En fait, grosse déception : Vienne est moche, en tout cas, aux premiers abords : nous tombons dans le quartier des affaires, tours et immeubles modernes cohabitant avec de hauts immeubles sans rien de particulier. Dans le centre ville, les larges rues commerçantes m'ennuient : on y trouve les mêmes enseignes que dans n'importe quelle grande ville : magasins de vêtements, banques, fast food. Si l'architecture se différencie vaguement de la France, cette première approche ne m'a pas vraiment attiré. Il se met à pleuvoir. Sur la Stephansplatz, l'esplanade de la cathédrale Saint Etienne, il y a un monde fou. Des simples touristes aux jeunes cadres dynamiques allant chercher son repas du midi, assurément, le lieu n'est pas pour moi.

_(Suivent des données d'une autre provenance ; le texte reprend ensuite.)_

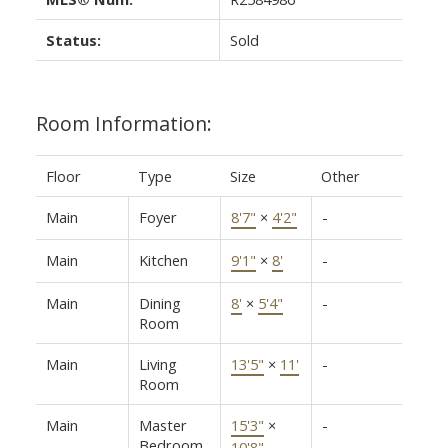
Status:
Sold
Room Information:
Floor
Type
Size
Other
Main
Foyer
8'7"
×
4'2"
-
Main
Kitchen
9'1"
×
8'
-
Main
Dining
8'
×
5'4"
-
Room
Main
Living
13'5"
×
11'
-
Room
Main
Master
15'3"
×
-
Bedroom
10'8"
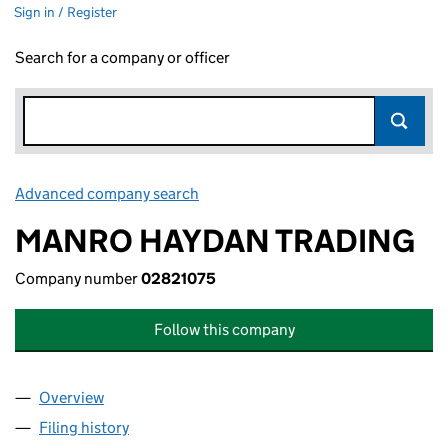
Sign in / Register
Search for a company or officer
Advanced company search
Link opens in new window
MANRO HAYDAN TRADING
Company number
02821075
Follow this company
Overview
Company
for MANRO HAYDAN TRADING (02821075)
Filing history
for MANRO HAYDAN TRADING (02821075)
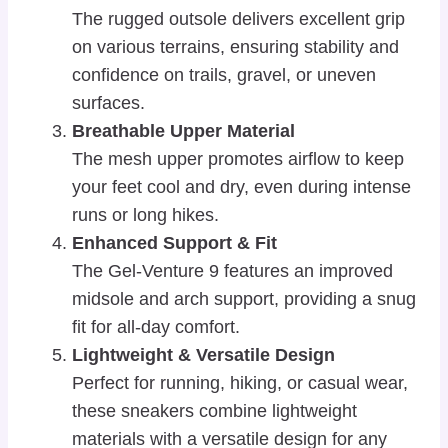
The rugged outsole delivers excellent grip
on various terrains, ensuring stability and
confidence on trails, gravel, or uneven
surfaces.
Breathable Upper Material
The mesh upper promotes airflow to keep
your feet cool and dry, even during intense
runs or long hikes.
Enhanced Support & Fit
The Gel-Venture 9 features an improved
midsole and arch support, providing a snug
fit for all-day comfort.
Lightweight & Versatile Design
Perfect for running, hiking, or casual wear,
these sneakers combine lightweight
materials with a versatile design for any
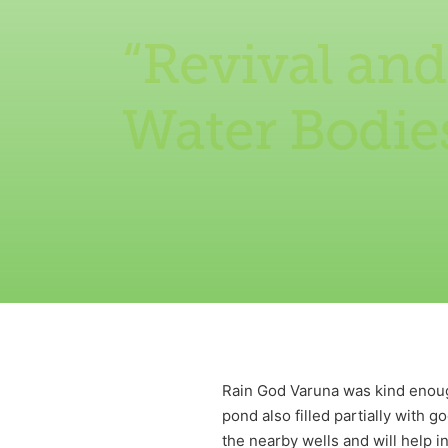
“Revival and
Water Bodie
Rain God Varuna was kind enough
pond also filled partially with 
the nearby wells and will help i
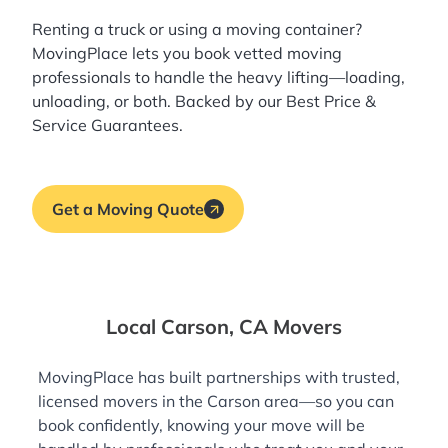
Renting a truck or using a moving container?
MovingPlace lets you book
vetted moving
professionals
to handle the heavy lifting—loading,
unloading, or both. Backed by our Best Price &
Service Guarantees.
Get a Moving Quote
Local Carson, CA Movers
MovingPlace has built partnerships with trusted,
licensed movers in the Carson area—so you can
book confidently, knowing your move will be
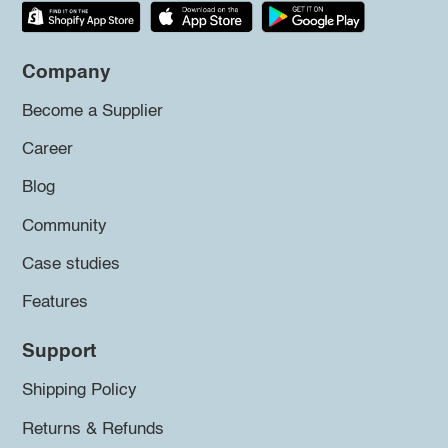
Company
Become a Supplier
Career
Blog
Community
Case studies
Features
Support
Shipping Policy
Returns & Refunds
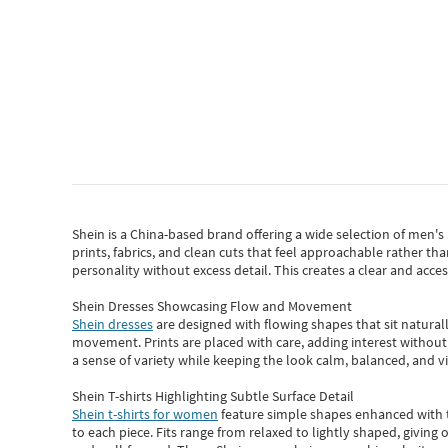
Shein
is a China-based brand offering a wide selection of men'
prints, fabrics, and clean cuts that feel approachable rather th
personality without excess detail. This creates a clear and acc
Shein Dresses Showcasing Flow and Movement
Shein dresses
are designed with flowing shapes that sit naturall
movement. Prints are placed with care, adding interest without 
a sense of variety while keeping the look calm, balanced, and vi
Shein T-shirts Highlighting Subtle Surface Detail
Shein t-shirts for women
feature simple shapes enhanced with th
to each piece. Fits range from relaxed to lightly shaped, giving 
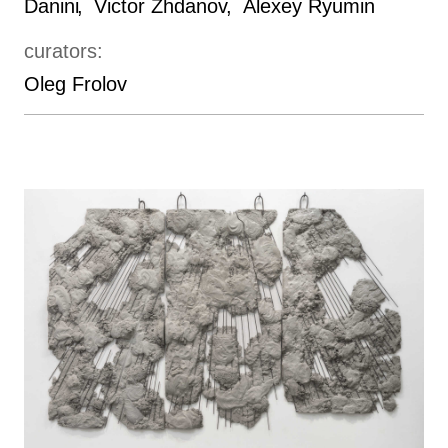
Danini
Victor Zhdanov
Alexey Ryumin
curators:
Oleg Frolov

Heureusement, nous passons devant l'opéra, la place de l'Albertina, et même devant la salle de spectacle où tous les ans se déroule le concert du nouvel an. Enfin, nous passons sur la Ringstrasse, l'une des principales artères de la ville qui mène au quartier historique.

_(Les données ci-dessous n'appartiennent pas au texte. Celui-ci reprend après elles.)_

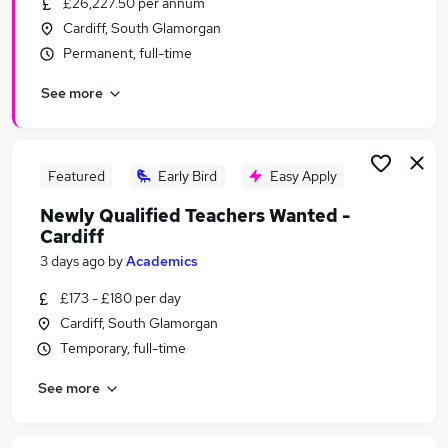
£26,227.50 per annum
Similar searches:
Cardiff, South Glamorgan
Administration jobs
Permanent, full-time
Education jobs
See more
Remote jobs
Social Worker jobs
Youth jobs
Safeguarding Jobs in Belfast
Featured
Early Bird
Easy Apply
Safeguarding Jobs in Birmingham
Newly Qualified Teachers Wanted -
Safeguarding Jobs in Bradford
Cardiff
3 days ago
by
Academics
£173 - £180 per day
Cardiff, South Glamorgan
Temporary, full-time
See more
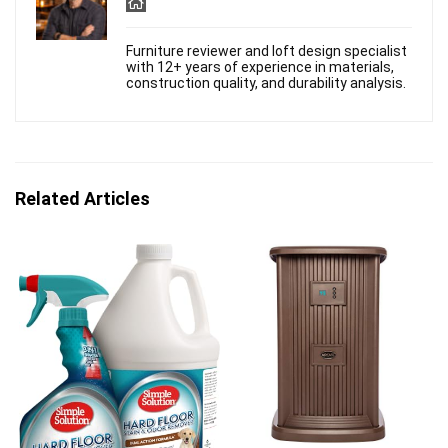
Furniture reviewer and loft design specialist
with 12+ years of experience in materials,
construction quality, and durability analysis.
Related Articles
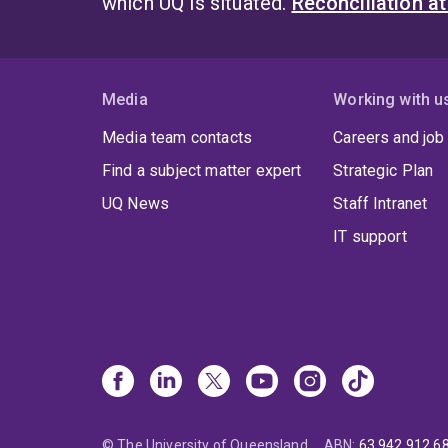
which UQ is situated.
Reconciliation a
Media
Working with u
Media team contacts
Careers and job
Find a subject matter expert
Strategic Plan
UQ News
Staff Intranet
IT support
© The University of Queensland
ABN
:
63 942 912 6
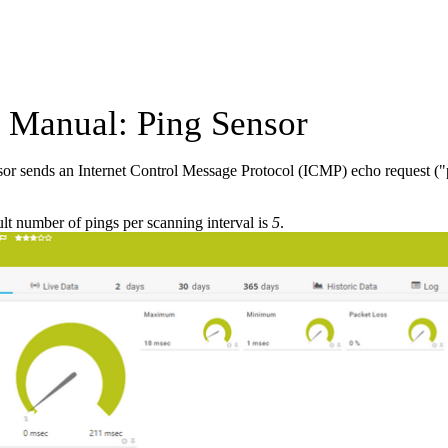
Manual: Ping Sensor
or sends an Internet Control Message Protocol (ICMP) echo request ("pi
lt number of pings per scanning interval is
5
.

Le soir, nous nous enfonçons un peu sur le territoire Autrichien ; à l'Ouest de Vienne, c'est un véritable paradis forestier que nous trouvons : la Wienerwald sépare la capitale Autrichienne des sommets des Alpes. Au loin, d'ailleurs, on aperçoit un relief plus aiguisé. Demain, nous visiterons le château de Schönbrunn.
Photo : Vue de Vienne, depuis les jardins du Belvédère.